Die Arbeit „Maria Radna. Ein Wallfahrtsort im Südosten Europas“ besteht aus zwei Bänden und beschreibt die Entstehungsgeschichte des bekannten Wallfahrtsortes aus kirchenhistorischer Sicht. Auch „Die alte Diözese Csanád“ ist ein kirchenhistorisches Werk, von dem bisher drei Bände erschienen sind. Es behandelt die Geschichte des alten Bistums Tschanad, die ja bekanntlich ihren Ursprung in Tschanad hat.

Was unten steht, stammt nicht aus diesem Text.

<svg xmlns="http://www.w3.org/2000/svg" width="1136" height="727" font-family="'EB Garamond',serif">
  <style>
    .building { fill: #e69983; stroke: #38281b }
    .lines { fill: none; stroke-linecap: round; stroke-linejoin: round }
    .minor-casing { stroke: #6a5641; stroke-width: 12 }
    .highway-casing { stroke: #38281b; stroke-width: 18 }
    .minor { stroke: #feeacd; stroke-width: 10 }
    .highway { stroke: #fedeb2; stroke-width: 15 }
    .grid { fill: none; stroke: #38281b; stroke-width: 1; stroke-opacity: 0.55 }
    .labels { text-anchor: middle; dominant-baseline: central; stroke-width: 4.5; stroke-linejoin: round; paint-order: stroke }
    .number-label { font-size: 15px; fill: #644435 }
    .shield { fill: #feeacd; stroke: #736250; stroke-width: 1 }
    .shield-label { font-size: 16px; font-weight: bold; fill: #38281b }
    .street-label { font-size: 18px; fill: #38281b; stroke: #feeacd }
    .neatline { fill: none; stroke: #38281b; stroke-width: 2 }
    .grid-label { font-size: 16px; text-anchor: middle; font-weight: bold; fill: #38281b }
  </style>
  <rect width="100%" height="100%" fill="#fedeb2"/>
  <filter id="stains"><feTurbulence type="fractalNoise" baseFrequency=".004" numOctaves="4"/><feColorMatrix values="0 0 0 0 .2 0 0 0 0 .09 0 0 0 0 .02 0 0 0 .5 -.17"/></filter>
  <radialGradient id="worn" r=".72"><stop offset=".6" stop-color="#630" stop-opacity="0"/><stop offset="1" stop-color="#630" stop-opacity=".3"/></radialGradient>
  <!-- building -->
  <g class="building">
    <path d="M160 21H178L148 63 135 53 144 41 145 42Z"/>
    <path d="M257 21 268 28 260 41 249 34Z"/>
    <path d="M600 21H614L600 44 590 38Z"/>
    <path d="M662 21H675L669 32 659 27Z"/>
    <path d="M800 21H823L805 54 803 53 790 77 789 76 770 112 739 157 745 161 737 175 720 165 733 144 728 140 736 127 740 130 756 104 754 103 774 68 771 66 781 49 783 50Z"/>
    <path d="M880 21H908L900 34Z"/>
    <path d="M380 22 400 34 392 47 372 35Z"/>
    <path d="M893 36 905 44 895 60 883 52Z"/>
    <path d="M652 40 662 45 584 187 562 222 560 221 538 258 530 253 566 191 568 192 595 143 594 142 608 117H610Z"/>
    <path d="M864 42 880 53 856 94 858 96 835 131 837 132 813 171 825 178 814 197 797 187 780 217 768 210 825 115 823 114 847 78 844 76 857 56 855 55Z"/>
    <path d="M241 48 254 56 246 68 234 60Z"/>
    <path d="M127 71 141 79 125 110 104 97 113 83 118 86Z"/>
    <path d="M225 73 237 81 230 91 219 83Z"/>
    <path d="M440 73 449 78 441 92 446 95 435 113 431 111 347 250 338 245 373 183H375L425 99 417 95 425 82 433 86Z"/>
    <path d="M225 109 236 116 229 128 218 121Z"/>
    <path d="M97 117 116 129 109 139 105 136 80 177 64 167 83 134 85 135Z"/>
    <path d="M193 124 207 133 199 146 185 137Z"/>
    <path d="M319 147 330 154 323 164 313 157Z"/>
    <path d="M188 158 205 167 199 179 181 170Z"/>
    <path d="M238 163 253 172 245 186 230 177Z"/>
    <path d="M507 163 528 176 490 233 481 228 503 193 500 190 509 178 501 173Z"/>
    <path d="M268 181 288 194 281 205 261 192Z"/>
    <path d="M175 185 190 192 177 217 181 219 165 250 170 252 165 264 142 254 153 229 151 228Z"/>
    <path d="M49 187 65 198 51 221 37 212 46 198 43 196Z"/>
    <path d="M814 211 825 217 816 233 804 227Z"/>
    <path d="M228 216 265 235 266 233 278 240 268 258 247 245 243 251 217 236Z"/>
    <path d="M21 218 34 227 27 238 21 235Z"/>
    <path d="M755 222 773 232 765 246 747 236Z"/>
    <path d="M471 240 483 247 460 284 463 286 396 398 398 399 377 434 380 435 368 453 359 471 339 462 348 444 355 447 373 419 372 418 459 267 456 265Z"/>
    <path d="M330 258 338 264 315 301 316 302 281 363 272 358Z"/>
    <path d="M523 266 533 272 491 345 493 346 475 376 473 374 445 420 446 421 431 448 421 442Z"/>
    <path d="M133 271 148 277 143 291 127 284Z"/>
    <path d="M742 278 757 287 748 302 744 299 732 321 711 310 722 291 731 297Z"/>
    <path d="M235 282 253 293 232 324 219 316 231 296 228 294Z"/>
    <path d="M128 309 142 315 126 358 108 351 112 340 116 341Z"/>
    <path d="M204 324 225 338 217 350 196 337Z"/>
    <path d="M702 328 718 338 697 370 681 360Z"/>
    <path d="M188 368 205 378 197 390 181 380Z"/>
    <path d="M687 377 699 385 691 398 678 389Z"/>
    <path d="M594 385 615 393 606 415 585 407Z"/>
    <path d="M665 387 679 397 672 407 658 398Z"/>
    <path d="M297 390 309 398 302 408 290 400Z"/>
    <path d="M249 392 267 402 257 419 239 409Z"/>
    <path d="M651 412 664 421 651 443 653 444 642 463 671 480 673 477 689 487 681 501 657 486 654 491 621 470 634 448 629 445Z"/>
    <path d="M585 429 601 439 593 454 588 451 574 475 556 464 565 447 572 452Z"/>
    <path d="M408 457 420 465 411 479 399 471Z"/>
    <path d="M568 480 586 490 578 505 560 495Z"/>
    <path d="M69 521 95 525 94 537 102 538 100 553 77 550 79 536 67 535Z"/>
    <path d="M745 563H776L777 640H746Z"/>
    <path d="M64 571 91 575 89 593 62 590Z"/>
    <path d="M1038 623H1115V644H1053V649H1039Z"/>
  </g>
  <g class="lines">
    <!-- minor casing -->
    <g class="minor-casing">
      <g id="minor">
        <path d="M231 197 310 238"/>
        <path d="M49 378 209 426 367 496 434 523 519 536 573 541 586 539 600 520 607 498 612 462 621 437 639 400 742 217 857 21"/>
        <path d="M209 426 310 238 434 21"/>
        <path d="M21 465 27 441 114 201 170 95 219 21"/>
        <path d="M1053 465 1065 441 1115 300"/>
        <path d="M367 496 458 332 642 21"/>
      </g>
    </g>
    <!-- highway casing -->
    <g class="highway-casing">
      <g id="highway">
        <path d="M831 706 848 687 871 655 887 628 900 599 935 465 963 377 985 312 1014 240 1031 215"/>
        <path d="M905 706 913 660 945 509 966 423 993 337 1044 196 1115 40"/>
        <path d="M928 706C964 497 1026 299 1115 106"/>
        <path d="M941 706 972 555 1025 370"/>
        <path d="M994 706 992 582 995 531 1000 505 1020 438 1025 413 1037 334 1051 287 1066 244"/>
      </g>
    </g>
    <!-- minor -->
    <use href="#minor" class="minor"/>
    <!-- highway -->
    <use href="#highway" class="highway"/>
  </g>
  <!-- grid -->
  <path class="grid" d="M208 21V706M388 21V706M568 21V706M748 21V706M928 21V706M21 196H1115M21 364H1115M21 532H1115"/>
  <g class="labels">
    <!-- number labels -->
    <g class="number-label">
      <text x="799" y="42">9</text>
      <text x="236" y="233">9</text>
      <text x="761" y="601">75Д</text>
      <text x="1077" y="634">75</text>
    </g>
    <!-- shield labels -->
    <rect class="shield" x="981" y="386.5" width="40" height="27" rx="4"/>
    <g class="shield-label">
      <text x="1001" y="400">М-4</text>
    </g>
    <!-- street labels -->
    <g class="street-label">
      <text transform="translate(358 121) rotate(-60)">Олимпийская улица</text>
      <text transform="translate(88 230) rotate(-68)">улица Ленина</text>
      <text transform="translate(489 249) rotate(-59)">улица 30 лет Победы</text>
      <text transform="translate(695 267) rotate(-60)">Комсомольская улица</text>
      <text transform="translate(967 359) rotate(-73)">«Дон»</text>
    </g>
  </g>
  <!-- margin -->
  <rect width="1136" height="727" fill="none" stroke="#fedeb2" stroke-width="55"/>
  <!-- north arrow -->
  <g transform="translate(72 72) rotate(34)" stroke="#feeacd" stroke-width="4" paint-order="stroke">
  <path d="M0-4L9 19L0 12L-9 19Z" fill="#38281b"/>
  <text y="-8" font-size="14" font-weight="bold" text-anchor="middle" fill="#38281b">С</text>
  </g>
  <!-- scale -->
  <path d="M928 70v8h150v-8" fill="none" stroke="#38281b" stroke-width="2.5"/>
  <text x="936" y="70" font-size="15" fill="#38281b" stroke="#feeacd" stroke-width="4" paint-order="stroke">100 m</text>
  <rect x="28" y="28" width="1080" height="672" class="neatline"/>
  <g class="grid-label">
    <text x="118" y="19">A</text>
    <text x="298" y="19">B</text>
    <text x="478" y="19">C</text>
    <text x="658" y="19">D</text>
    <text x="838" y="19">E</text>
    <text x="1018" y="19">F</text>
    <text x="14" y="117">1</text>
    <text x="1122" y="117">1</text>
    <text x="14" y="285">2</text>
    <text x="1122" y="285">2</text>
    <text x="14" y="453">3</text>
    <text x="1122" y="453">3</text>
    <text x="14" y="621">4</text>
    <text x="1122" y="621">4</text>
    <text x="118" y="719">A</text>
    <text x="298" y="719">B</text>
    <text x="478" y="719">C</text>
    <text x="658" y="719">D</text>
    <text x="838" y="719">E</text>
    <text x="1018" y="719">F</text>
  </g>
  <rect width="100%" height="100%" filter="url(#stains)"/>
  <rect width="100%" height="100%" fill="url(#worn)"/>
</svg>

Woran arbeiten Sie zurzeit?

Zurzeit arbeite ich an zwei weiteren Büchern zu demselben Thema. Sie bilden eine Fortsetzung der oben erwähnten ersten drei Bände. Insgesamt wird dieses Werk fünf Bände umfassen.

Was können oder wollen Sie unseren Landsleuten mitteilen?

Ich möchte alle Tschanader ganz herzlich grüßen und ihnen sagen, dass wir sie alle zum alljährlichen Festgottesdienst am Gerharditag erwarten. Sie mögen dem christlichen Glauben treu bleiben. Denn nur unser Glaube ist seit zweitausend Jahren ein beständiger Wert im Wandel der Zeit.

Exzellenz, ich danke Ihnen ganz herzlich für dieses Gespräch und wünsche Ihnen alles Gute für die Zukunft.

Das Gespräch führte Pauline Huschitt am 1. August 2013 in der bischöflichen Residenz in Temeswar.